Papilloma protein E6 abrogates shear stress-dependent survival in human endothelial cells: evidence for specialized functions of paxillin.

BACKGROUND

To investigate how endothelial cells transduce intracellular signals in response to laminar shear stress (SS), we made use of the papilloma virus oncoprotein E6 which interacts with and induces degradation of numerous cellular proteins including p53 and members of the PDZ-domain family. E6 also recognizes paxillin (PXN), a fundamental component of focal adhesions, interfering with its association to focal adhesion kinase (FAK).

METHODS AND RESULTS

Human umbilical vein endothelial cells, expressing E6 or its mutated variant DeltaE6(105-110) (DeltaE6) which does not inactivate p53, were cultured under static conditions or exposed to a laminar SS of 12 dyn/cm(2) for 16h. In response to SS, cells expressing E6 or DeltaE6 failed to synthesise nitric oxide and directionally remodel their cytoskeleton, as indicated by morphology and phalloidin staining of actin microfilaments.
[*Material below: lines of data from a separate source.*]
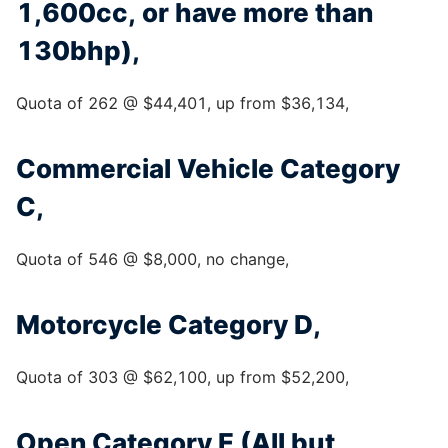
1,600cc, or have more than
130bhp),
Quota of 262 @ $44,401, up from $36,134,
Commercial Vehicle Category
C,
Quota of 546 @ $8,000, no change,
Motorcycle Category D,
Quota of 303 @ $62,100, up from $52,200,
Open Category E (All but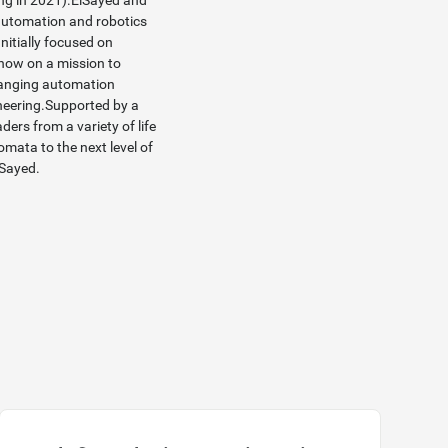
ning in 2021).ElSayed and
automation and robotics
Initially focused on
now on a mission to
changing automation
ineering.Supported by a
ders from a variety of life
mata to the next level of
lSayed
.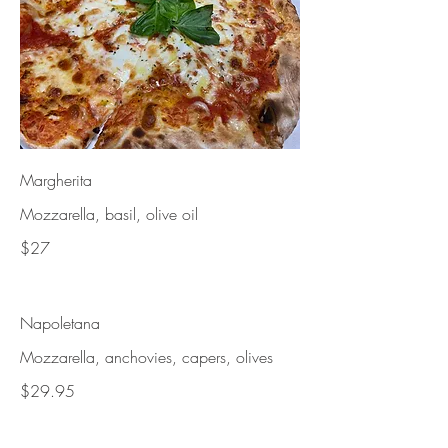
Margherita
Mozzarella, basil, olive oil
$27
Napoletana
Mozzarella, anchovies, capers, olives
$29.95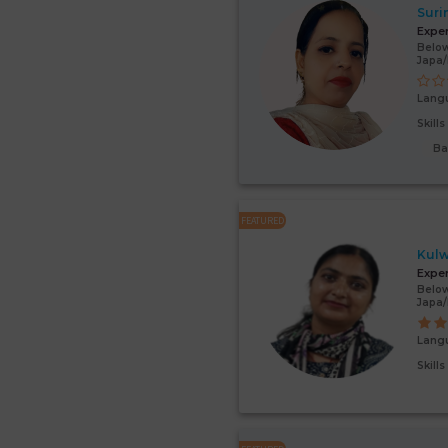
Suri
Expe
Below
Japa
Lang
Skill
Ba
FEATURED
Kulw
Expe
Below
Japa
Lang
Skill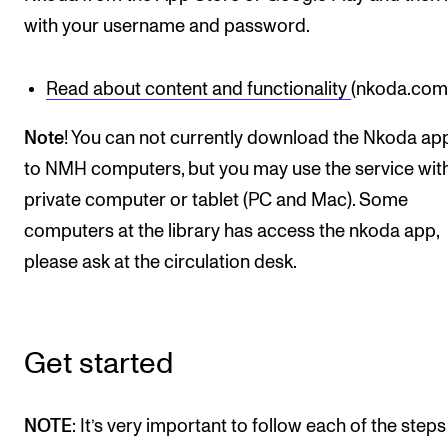
Events
with your username and password.
CONTACTS
Read about content and functionality
(nkoda.com
The Library
Note
! You can not currently download the Nkoda ap
Contacts and Advisors
to NMH computers, but you may use the service wit
Organisation
private computer or tablet (PC and Mac). Some
The Student Committee (SUT)
computers at the library has access the nkoda app,
please ask at the circulation desk.
Get started
NOTE
: It’s very important to follow each of the steps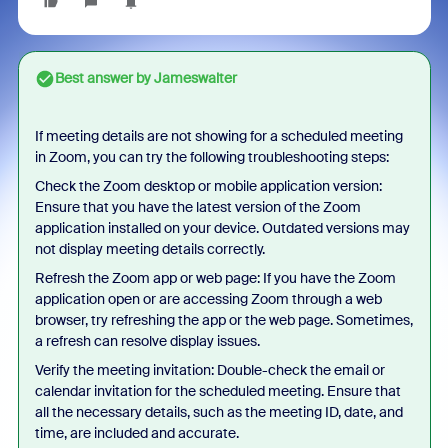
Best answer by
Jameswalter
If meeting details are not showing for a scheduled meeting
in Zoom, you can try the following troubleshooting steps:
Check the Zoom desktop or mobile application version:
Ensure that you have the latest version of the Zoom
application installed on your device. Outdated versions may
not display meeting details correctly.
Refresh the Zoom app or web page: If you have the Zoom
application open or are accessing Zoom through a web
browser, try refreshing the app or the web page. Sometimes,
a refresh can resolve display issues.
Verify the meeting invitation: Double-check the email or
calendar invitation for the scheduled meeting. Ensure that
all the necessary details, such as the meeting ID, date, and
time, are included and accurate.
Under these conditions, PXN association with FAK, its localization to the plasma membrane, and its phosphorylation on tyrosine-31, which partially encompasses the PXN/FAK docking site, were severely compromised. These alterations were paralleled by the impairment of important SS-dependent endothelial functions, including nitric oxide production and survival upon serum deprivation. The direct targeting of PXN expression by RNA interference partially reproduced the E6 phenotype, impairing flow-dependent cell orientation and survival but not nitric oxide production.

CONCLUSIONS

These results provide evidence that papilloma virus E6 protein interferes with the function of the SS-mechanosensor and suggests a potential a role for PXN in this process.